→ Study material
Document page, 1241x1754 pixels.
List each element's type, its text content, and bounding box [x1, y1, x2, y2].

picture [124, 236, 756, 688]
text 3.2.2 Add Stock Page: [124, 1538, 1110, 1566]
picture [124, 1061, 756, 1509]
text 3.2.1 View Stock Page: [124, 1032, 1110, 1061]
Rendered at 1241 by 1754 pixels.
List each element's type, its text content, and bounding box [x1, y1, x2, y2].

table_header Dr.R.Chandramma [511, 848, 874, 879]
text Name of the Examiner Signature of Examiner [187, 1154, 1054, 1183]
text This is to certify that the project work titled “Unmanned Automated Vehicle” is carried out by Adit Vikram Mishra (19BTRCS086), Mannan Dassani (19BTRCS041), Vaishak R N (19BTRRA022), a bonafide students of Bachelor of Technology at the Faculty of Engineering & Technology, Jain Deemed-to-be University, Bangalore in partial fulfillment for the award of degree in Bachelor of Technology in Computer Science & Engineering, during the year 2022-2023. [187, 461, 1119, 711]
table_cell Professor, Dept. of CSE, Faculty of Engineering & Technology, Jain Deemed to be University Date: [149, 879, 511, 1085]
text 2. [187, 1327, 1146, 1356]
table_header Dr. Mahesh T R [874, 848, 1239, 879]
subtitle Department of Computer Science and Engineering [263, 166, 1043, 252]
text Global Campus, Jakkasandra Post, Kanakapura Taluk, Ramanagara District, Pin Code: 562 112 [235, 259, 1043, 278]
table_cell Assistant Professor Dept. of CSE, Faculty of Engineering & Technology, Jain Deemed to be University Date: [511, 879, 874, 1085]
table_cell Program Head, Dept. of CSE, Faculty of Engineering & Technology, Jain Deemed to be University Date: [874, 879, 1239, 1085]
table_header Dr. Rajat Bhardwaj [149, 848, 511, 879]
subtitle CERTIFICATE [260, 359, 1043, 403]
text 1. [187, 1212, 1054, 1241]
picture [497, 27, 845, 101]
...
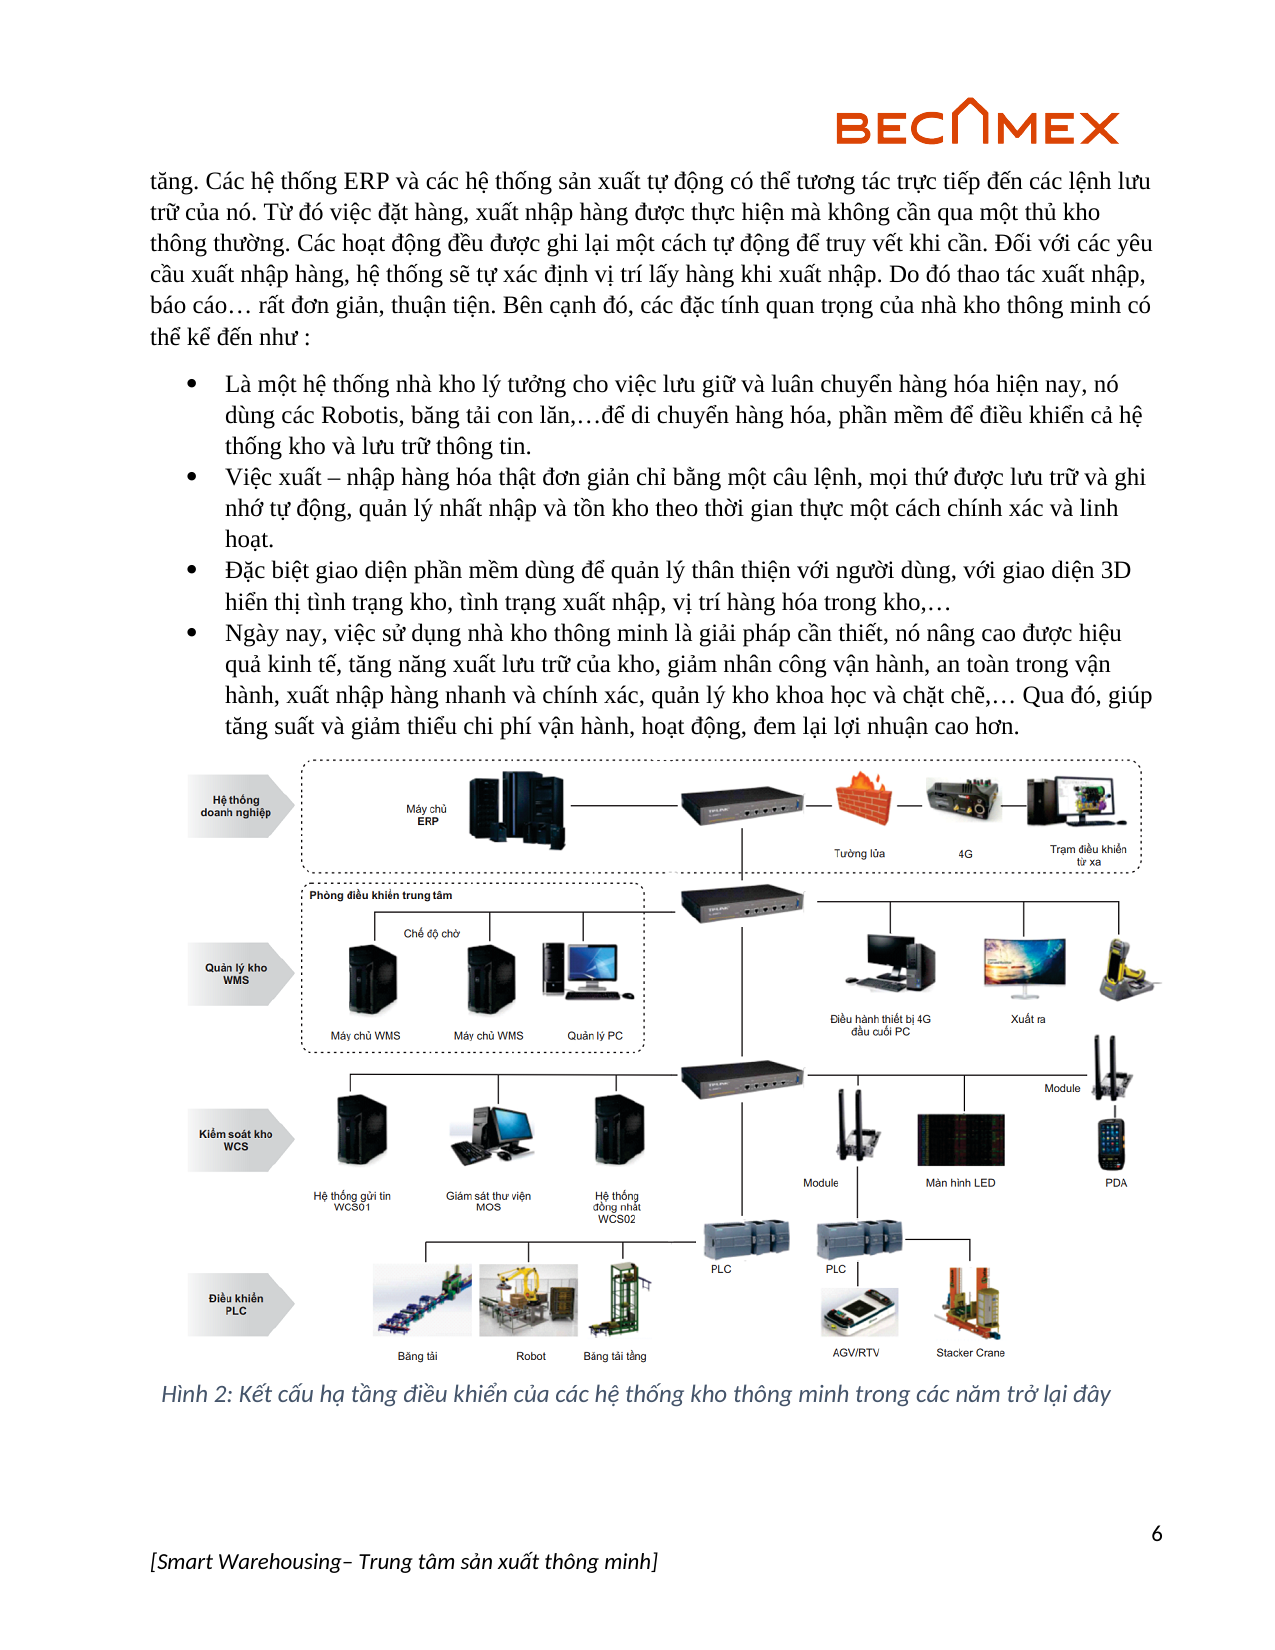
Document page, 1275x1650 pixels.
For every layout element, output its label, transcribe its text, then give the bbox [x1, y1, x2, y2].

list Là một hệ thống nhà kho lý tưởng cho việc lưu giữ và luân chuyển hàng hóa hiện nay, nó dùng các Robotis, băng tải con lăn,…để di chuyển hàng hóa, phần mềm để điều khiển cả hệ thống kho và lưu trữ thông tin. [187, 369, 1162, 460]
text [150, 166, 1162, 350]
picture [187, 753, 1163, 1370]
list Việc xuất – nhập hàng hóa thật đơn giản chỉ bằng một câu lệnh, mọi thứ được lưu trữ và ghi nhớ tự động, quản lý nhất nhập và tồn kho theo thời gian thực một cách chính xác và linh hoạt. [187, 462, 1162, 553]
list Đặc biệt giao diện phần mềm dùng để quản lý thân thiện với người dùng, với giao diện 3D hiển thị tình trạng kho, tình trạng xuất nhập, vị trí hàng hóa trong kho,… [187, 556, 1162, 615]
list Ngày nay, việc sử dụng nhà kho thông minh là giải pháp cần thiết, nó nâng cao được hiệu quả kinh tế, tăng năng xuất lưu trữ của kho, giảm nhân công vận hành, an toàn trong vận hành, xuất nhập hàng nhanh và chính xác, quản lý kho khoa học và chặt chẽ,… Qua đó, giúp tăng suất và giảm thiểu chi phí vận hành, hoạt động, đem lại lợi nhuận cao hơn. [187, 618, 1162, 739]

→ What you will do
Each line of the data that contains "Document" belongs in the answer.

→ Task solution
Document page, 1241x1754 pixels.
Document page, 1275x1650 pixels.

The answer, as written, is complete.